=== Section Start ===

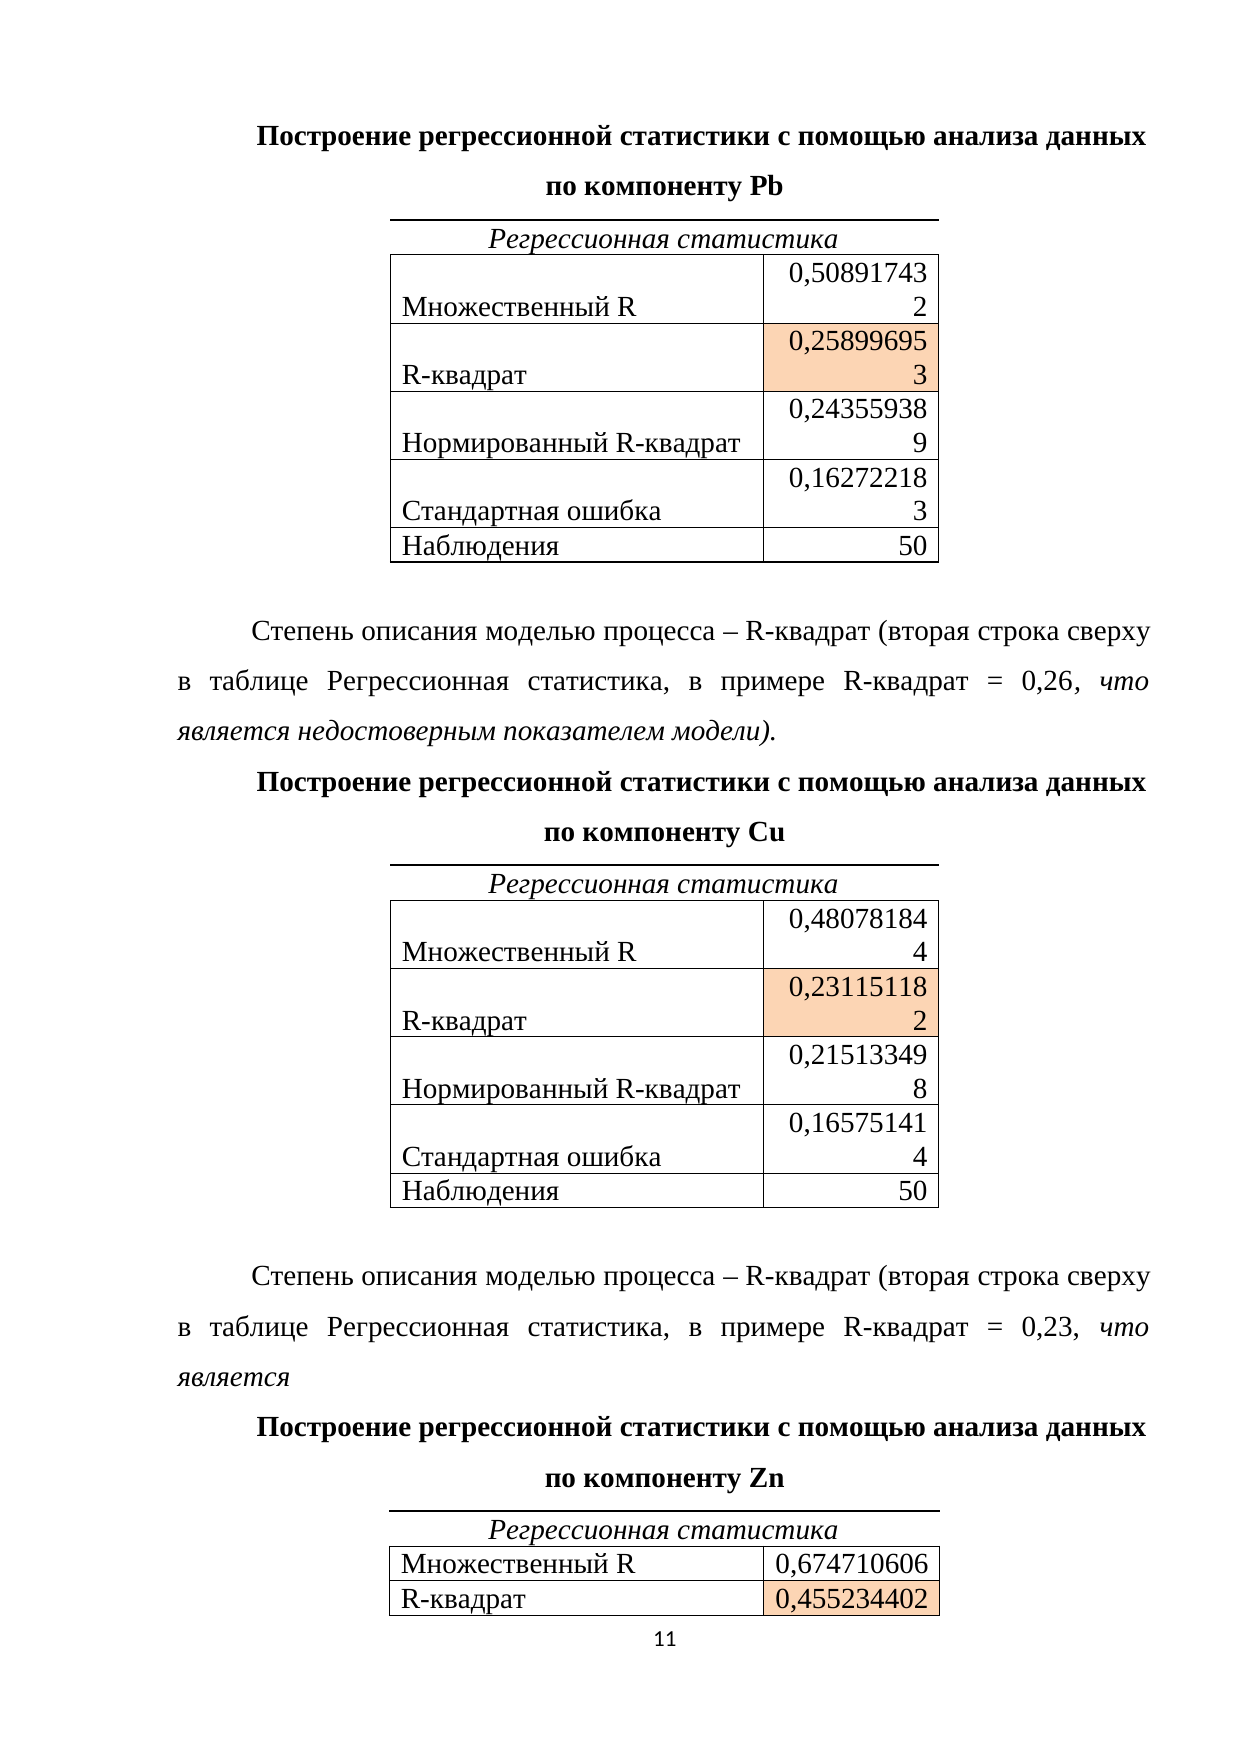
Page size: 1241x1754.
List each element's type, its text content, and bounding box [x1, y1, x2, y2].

table_cell Множественный R [391, 255, 763, 322]
table_cell 0,455234402 [764, 1581, 939, 1615]
table_cell 0,674710606 [764, 1547, 939, 1580]
table_cell R-квадрат [390, 1581, 763, 1615]
table_cell Нормированный R-квадрат [391, 392, 763, 459]
table_cell Наблюдения [391, 1174, 763, 1207]
table_cell Наблюдения [391, 528, 763, 561]
table_cell Стандартная ошибка [391, 460, 763, 527]
table_cell Нормированный R-квадрат [391, 1037, 763, 1104]
table_cell 0,508917432 [764, 255, 938, 322]
table_header Регрессионная статистика [390, 866, 938, 900]
table_cell 0,165751414 [764, 1105, 938, 1172]
table_cell 0,258996953 [764, 324, 938, 391]
table_cell Множественный R [390, 1547, 763, 1580]
table_cell 0,243559389 [764, 392, 938, 459]
text Степень описания моделью процесса – R-квадрат (вторая строка сверху в таблице Регрессионная статистика, в примере R-квадрат = 0,26, что является недостоверным показателем модели). [177, 613, 1152, 747]
text Степень описания моделью процесса – R-квадрат (вторая строка сверху в таблице Регрессионная статистика, в примере R-квадрат = 0,23, что является [177, 1258, 1152, 1393]
table_cell 0,162722183 [764, 460, 938, 527]
table_header Регрессионная статистика [389, 1512, 939, 1546]
table_header Регрессионная статистика [390, 221, 938, 254]
table_cell Множественный R [391, 901, 763, 968]
text Построение регрессионной статистики с помощью анализа данных по компоненту Zn [177, 1409, 1152, 1493]
table_cell R-квадрат [391, 324, 763, 391]
table_cell 50 [764, 528, 938, 561]
text Построение регрессионной статистики с помощью анализа данных по компоненту Сu [177, 764, 1152, 848]
table_cell 50 [764, 1174, 938, 1207]
table_cell Стандартная ошибка [391, 1105, 763, 1172]
table_cell 0,480781844 [764, 901, 938, 968]
text Построение регрессионной статистики с помощью анализа данных по компоненту Pb [177, 118, 1152, 202]
table_cell 0,231151182 [764, 969, 938, 1036]
table_cell 0,215133498 [764, 1037, 938, 1104]
table_cell R-квадрат [391, 969, 763, 1036]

=== Section End ===

▶ [Exercise prompt] Supply the number of lines above that contain the word "процесса", and nothing else.

▶ [Response box] 2